Iain Forsyth & Jane Pollard present a new 3D video installation at the BFI Southbank Gallery until 11 July. Radio Mania: An Abandoned Work is inspired by one of the first 3D films: The Man from M.A.R.S., aka Radio-Mania that was produced to showcase the Teleview stereoscopic projection system in the 1920s. The installation focuses on a rehearsal for the reworked film capturing the actors, musicians and the artists themselves, using the latest 3D technology to blur the boundaries between reality and fiction. Forsyth and Pollard create multi-media events that often recreate momentous cultural events, such as File Under Sacred Music, which saw the duo re-enact The Cramps seminal 1978 performance at the Napa Mental Institute.

Pilgrimage from Scattered Points, Luke Fowler

Pilgrimage from Scattered Points, Luke Fowler

Jarman Award 2008 winner Luke Fowler is at the Serpentine Gallery until 14 June. The exhibition includes new work made for Channel 4′s Three Minute Wonders scheme, alongside previous works that profile unique historical characters, including composer Cornelius Cardew and David Bell, patient of radical psychiatrist RD Laing. The films are shown alongside photographs, paintings, interviews and other archival materials adding to the documentary feel of the work. I particularly liked the work Composition for Flutter Screen, made with Japanese sound artist Toshiya Tsunoda, that explores the use of light, sound and projection in a more abstract way than other works. 

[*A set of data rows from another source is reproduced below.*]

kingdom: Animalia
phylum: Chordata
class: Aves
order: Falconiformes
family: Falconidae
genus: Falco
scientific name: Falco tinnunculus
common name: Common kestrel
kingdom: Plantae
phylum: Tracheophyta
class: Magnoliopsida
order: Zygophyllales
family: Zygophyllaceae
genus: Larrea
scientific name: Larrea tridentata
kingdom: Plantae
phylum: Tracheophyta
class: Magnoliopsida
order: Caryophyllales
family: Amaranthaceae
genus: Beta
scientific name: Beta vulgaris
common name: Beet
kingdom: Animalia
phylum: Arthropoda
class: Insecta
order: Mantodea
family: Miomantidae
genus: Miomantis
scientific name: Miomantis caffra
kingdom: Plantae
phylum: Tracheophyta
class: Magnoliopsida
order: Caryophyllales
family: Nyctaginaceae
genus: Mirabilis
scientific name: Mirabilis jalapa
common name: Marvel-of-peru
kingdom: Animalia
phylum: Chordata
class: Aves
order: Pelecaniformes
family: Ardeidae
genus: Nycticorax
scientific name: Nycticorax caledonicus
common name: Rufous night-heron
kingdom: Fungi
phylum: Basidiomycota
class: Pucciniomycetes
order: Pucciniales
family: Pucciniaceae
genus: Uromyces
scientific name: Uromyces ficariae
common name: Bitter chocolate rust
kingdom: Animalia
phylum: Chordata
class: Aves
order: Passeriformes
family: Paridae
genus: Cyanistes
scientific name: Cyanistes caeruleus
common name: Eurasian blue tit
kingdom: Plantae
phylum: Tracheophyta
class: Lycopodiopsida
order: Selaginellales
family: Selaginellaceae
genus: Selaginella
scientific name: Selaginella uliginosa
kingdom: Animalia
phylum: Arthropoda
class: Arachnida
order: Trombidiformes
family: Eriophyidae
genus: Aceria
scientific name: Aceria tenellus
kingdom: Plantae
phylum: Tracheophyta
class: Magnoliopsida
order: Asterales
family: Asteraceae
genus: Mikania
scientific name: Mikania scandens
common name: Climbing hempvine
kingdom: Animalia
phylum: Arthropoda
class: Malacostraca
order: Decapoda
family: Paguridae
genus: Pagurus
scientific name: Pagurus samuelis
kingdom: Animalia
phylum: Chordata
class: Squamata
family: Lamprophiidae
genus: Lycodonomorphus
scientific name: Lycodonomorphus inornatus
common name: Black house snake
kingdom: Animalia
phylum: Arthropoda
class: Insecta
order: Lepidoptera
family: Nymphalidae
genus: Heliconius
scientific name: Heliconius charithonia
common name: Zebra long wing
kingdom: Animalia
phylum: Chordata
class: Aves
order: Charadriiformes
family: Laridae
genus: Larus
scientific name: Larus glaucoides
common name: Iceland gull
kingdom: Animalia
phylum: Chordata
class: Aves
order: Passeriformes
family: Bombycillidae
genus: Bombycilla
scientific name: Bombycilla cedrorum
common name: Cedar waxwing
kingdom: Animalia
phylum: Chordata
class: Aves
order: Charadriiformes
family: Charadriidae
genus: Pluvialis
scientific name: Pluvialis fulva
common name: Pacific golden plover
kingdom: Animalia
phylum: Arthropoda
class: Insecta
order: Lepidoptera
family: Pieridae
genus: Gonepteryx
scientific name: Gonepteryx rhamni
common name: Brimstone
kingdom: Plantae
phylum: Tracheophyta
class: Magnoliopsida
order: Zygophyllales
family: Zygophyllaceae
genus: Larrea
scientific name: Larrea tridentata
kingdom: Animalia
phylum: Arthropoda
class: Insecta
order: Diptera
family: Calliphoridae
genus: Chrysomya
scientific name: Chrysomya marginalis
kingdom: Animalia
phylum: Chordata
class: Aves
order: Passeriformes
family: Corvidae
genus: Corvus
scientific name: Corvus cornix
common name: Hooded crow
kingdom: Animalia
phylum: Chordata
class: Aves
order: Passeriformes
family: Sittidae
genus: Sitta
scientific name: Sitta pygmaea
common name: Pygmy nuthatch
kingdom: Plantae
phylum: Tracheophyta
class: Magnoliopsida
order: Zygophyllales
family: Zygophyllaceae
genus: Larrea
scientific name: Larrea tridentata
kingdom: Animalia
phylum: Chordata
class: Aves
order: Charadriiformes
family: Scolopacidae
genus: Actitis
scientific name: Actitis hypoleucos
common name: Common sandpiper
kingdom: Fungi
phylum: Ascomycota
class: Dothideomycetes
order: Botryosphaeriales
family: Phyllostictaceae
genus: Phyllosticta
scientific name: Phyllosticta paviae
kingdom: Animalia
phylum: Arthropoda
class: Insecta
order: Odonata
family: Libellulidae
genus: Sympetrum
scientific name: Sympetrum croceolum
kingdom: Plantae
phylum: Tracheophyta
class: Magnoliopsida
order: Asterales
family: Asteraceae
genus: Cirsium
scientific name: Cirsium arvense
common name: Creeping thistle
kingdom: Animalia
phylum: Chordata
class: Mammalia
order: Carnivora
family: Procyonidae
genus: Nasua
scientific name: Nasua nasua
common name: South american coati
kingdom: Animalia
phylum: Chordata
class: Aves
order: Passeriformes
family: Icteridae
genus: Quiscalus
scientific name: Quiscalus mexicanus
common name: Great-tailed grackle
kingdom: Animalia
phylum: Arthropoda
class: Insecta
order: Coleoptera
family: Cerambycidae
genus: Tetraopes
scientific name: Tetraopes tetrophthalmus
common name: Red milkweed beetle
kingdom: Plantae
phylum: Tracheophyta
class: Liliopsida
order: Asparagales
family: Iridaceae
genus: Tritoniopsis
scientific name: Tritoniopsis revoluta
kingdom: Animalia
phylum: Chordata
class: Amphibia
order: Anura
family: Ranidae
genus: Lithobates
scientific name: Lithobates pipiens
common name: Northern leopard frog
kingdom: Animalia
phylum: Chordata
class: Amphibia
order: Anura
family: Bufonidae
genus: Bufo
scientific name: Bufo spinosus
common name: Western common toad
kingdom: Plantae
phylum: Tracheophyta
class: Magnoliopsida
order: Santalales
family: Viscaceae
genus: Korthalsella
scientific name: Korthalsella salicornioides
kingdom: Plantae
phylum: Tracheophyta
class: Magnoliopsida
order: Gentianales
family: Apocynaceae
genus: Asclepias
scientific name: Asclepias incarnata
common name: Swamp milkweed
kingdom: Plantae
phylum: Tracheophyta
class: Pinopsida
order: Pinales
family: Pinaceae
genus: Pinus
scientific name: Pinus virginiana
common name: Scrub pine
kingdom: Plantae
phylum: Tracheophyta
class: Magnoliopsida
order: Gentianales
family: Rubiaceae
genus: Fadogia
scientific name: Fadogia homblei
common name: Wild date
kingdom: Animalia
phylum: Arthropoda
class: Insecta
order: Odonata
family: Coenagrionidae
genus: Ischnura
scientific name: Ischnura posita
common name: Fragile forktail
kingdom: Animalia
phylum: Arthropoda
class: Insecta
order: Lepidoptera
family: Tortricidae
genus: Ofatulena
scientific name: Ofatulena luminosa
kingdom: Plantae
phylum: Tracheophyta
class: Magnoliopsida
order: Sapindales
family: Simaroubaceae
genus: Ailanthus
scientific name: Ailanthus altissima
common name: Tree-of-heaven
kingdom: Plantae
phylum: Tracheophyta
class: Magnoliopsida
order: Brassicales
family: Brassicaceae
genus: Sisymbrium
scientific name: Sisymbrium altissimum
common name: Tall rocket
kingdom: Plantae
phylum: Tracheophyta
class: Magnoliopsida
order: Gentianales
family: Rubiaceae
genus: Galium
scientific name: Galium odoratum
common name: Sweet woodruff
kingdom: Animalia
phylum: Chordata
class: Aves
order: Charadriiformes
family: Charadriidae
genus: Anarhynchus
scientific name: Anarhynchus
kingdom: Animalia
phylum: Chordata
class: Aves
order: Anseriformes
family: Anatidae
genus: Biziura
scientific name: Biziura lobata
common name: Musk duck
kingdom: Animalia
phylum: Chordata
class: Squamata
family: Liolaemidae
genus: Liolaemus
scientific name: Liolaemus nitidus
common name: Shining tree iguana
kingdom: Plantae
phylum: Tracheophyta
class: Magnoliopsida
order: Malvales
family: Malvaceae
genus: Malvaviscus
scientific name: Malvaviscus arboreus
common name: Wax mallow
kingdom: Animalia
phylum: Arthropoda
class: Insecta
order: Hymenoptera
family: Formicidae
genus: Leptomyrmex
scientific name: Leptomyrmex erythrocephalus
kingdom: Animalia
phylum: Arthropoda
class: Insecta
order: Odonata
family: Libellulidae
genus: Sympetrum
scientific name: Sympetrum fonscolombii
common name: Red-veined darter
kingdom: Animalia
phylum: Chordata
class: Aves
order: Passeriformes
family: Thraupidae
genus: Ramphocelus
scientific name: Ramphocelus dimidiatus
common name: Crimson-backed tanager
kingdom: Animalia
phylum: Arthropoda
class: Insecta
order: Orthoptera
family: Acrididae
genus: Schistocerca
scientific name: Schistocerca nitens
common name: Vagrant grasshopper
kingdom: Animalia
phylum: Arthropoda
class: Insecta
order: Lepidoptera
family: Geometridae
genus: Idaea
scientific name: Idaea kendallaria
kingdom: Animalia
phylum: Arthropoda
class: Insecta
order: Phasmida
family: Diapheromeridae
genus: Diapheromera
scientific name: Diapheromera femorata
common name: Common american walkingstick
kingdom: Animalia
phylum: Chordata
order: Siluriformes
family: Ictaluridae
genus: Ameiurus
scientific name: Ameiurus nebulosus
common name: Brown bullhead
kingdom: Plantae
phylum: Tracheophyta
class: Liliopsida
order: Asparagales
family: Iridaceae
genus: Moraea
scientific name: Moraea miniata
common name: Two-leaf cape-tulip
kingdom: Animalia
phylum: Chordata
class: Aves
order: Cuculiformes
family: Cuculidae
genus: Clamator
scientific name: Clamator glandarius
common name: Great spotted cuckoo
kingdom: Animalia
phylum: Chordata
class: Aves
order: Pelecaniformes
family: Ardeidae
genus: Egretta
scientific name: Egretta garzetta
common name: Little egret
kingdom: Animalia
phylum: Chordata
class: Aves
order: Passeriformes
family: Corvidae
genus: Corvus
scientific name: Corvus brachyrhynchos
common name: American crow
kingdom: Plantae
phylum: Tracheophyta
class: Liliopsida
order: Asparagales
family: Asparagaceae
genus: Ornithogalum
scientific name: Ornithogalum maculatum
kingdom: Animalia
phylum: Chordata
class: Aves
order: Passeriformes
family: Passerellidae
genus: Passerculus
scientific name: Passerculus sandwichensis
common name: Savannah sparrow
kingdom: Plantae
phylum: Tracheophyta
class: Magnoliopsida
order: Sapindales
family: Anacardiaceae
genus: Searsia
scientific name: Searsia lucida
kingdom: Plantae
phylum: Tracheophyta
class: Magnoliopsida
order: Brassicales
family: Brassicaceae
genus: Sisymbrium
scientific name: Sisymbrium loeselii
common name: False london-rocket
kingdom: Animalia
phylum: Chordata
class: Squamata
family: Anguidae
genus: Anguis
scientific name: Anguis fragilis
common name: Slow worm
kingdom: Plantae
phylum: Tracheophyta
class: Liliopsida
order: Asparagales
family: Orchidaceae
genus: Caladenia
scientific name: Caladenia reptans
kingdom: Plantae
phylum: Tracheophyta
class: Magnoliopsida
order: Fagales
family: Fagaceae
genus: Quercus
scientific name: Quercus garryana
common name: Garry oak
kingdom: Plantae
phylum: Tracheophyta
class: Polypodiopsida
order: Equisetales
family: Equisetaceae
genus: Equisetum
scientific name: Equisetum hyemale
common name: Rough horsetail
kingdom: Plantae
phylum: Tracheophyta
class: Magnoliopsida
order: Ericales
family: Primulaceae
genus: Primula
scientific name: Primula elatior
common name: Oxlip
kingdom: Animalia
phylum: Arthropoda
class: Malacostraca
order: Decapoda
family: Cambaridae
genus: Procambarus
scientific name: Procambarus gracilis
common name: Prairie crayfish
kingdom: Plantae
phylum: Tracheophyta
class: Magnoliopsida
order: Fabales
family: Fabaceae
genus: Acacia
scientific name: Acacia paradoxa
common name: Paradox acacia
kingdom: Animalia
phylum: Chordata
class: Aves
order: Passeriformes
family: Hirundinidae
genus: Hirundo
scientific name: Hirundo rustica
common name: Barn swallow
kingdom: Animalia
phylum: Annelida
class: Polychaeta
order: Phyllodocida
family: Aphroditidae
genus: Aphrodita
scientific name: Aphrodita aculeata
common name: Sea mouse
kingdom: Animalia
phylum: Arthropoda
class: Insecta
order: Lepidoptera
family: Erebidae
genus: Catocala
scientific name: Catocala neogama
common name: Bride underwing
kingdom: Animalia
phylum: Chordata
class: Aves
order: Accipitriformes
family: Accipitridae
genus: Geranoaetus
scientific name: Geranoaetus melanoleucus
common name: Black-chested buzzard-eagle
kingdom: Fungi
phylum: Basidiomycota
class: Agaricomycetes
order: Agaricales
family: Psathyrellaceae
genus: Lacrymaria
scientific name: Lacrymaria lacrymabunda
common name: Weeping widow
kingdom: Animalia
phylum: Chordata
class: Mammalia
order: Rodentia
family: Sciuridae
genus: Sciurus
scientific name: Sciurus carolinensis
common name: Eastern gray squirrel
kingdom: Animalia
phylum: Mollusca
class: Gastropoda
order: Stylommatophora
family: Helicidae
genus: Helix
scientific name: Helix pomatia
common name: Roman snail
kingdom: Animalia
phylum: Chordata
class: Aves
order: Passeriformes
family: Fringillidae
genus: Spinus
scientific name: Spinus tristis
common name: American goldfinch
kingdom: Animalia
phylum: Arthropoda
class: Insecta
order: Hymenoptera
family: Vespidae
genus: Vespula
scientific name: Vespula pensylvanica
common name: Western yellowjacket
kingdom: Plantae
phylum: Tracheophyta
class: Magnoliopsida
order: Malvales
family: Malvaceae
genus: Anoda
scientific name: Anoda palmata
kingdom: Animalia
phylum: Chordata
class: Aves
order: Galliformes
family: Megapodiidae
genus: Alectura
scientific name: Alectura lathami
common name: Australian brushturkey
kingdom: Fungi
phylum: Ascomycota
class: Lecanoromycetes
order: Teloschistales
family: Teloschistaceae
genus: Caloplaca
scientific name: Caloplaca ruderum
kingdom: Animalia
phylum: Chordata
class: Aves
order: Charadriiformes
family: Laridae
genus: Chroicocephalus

Floating Coffins, Zineb Sedira

Floating Coffins, Zineb Sedira

Zineb Sedira has a solo exhibition at Rivington Place until 25 July. Currents of Time centres on Sedira’s fantastic multi-screen installation Floating Coffins, which looks at the decomposing, abandoned ships along the Mauritan coastline to explore ideas around migration and the human impact on the environment. There are also a selection of light boxes and photographs taken during the filming of Floating Coffins that complement the instllation. Zineb Sedira’s photography and film works often explore ideas of identity and displacement – in Mother Tongue, Sedira shows three generations of women talking to one another in their own language; where the breakdown in communication flags up the divide between generations growing up with different cultural backgrounds.